The first two are Peace Corps A+’s. Yes! Exchange your culture! Tell him about your work! Talk to him about what he thinks his needs for the community are! The last one, depending on your own intentions and desires, is the perfect opportunity to tell him about your gun toting American fiancée (the jealous type), who will indeed be visiting you any day now here in Solenzo. Where’s the ring, he asks? Well, it’s far too expensive and heavy to wear in everyday life.

Your potential suitor may counter this move with yes, but he’s far away, in America, you need someone here, to which you will respond by touting the benefits of fidelity and telling him about all the long walks on the beach you’ve had with this fiancée and how in love you are and how he will, really, be visiting any day. If this doesn’t work (and it won’t), you start talking about nuns. That shuts them up pretty quickly.

As you can see by my tone, many times Burkinabe men are not forcibly serious when they approach you. One of the best techniques is to make a joke out of their advance and keep everyone laughing, at which point you appear neither rude nor stand-offish. But there are times, though luckily, they are not plentiful, when you are not in the mood, and it is not a joke. When the two men that follow you home on their motorcycles are stopped only by the gates of the nunnery you work at, and when the bored military officers won’t leave you alone or stop telling you how en forme you are. Harassment in the Peace Corps is sort of like shooting at a brick wall. The wall is the mental barricade you’ve built to hold everything together while you are trying to adjust to a new culture, new language, new food, new climate, and new job, and that wall is getting pelted with bullets every time someone harasses you, even if it’s harmless. That wall will hold, for a time, but there may come a time when it will crack and incapacitate you.

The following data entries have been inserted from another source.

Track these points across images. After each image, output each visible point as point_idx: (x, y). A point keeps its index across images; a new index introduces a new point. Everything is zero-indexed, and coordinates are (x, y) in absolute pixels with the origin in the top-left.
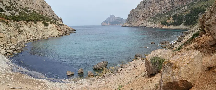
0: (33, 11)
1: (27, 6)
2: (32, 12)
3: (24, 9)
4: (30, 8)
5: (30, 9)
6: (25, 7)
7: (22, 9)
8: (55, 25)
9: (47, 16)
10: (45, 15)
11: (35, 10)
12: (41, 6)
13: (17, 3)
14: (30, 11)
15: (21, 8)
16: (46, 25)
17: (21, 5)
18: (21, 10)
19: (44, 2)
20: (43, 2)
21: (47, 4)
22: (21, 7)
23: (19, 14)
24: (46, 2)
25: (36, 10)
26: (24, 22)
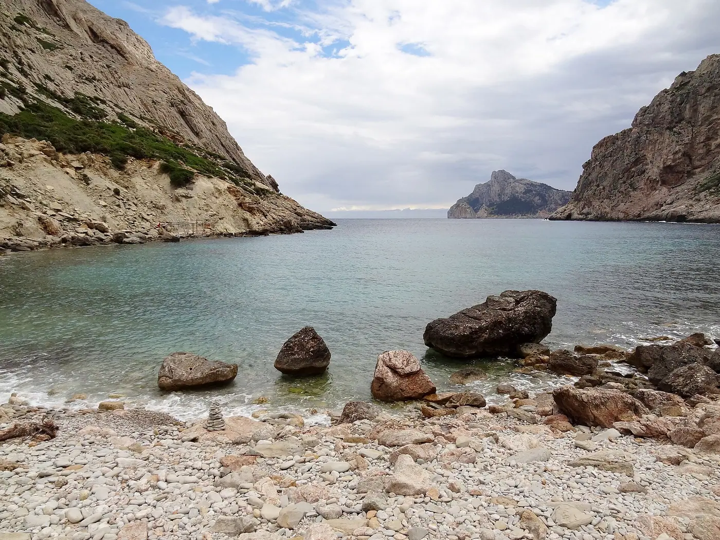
0: (120, 116)
1: (88, 90)
2: (114, 121)
3: (65, 101)
4: (103, 102)
5: (102, 106)
6: (76, 93)
7: (52, 95)
8: (227, 185)
9: (196, 152)
10: (187, 146)
11: (131, 117)
12: (172, 106)
13: (20, 63)
14: (103, 114)
15: (41, 89)
16: (181, 180)
17: (47, 77)
18: (43, 98)
19: (191, 97)
20: (184, 95)
21: (203, 104)
22: (51, 86)
23: (18, 111)
24: (200, 99)
25: (142, 118)
26: (38, 144)
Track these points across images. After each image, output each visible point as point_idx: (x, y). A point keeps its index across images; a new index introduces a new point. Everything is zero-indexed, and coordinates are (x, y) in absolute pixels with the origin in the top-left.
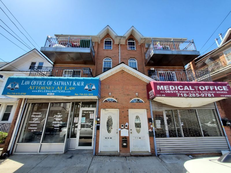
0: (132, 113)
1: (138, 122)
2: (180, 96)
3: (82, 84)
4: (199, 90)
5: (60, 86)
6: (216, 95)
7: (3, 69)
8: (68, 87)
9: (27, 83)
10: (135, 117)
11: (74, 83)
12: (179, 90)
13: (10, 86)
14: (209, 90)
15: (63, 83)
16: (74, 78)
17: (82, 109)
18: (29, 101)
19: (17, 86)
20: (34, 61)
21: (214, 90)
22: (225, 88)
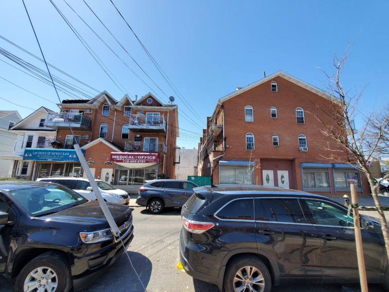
0: (105, 171)
1: (107, 176)
2: (125, 162)
3: (68, 154)
4: (137, 158)
5: (55, 155)
6: (147, 162)
7: (18, 127)
8: (60, 156)
9: (36, 153)
10: (106, 173)
11: (63, 154)
12: (125, 159)
13: (26, 155)
14: (144, 159)
15: (57, 154)
16: (59, 149)
17: (74, 168)
18: (39, 163)
19: (31, 155)
20: (43, 118)
21: (147, 159)
22: (154, 158)
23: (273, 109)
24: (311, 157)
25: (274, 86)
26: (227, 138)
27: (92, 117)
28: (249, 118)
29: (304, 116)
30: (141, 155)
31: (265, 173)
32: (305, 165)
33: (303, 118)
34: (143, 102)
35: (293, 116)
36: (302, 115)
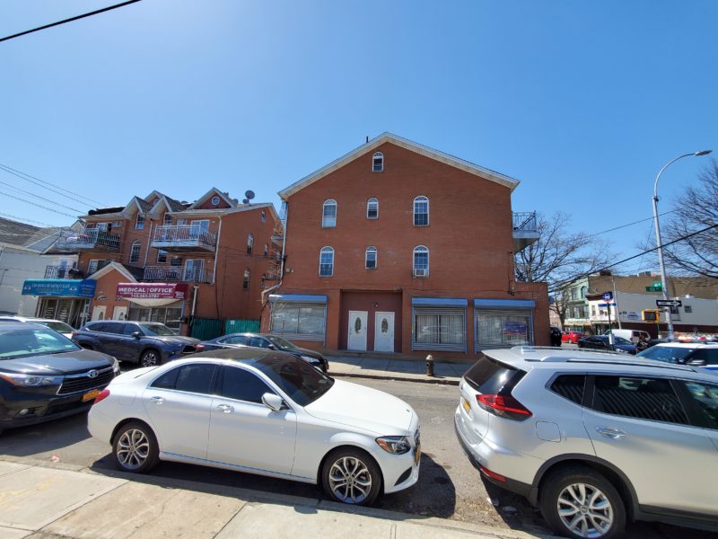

This happened to me last month. I was feeling particularly vulnerable, perhaps because of the heat or the impending departure of the girls from the center, and I had a few too many instances of men making me feel uncomfortable. Normally, my reaction is to shrug it off, but for whatever reason I couldn’t this time. I ended up drawing back significantly, spending more time in my house, reaching out to people less, and ignoring everyone that called out to me when I was walking around town. It was a terrible feeling, isolating myself like that. It took me a good 12 to 14 days to patch my wall up and get it ready to hold me together again, and I still grew enflamed at every instance of harassment I even bore witness to. At one point, I saw a group of boys jeering at one of the girls from the Center during a dance performance, and I nearly lost it.

Burkina Faso is home to some of the kindest and most welcoming people in the world. Get off a bush taxi in a new city and introduce yourself to a random family and you will find yourself invited to stay the night. But as a New Yorker, I have been primed not to trust everyone that comes my way, and it has been a struggle for me to find a balance between being smart about who I interact with and accepting genuine kindness when it is offered. For every man that has made me feel uncomfortable in this country, there are 10 more that have made me feel welcome, taken care of me, fed me, taught me, and taken valuable time out of their days to talk to me. But as they say, one bad apple can spoil the batch.

In a place like Burkina Faso, where people are still fighting for basic rights and to put food on the table, many disenfranchised groups do not have the opportunity to focus exclusively on social progress. The status of women in Burkina Faso is, in many ways, far behind that of women in the United States, and women are still considered subservient to men. That is why, when I am walking home and three men drinking dolo summon me to them because they want whatever it is they want, I am expected to stop what I am doing and go to them. But women in Burkina Faso also have an incredible amount of social power that is softer and more organic. My Burkinabe mothers and sisters and aunties are always there to prop me up when I’m feeling under, and the more time I spend with the more I understand how to deal with this unwanted attention.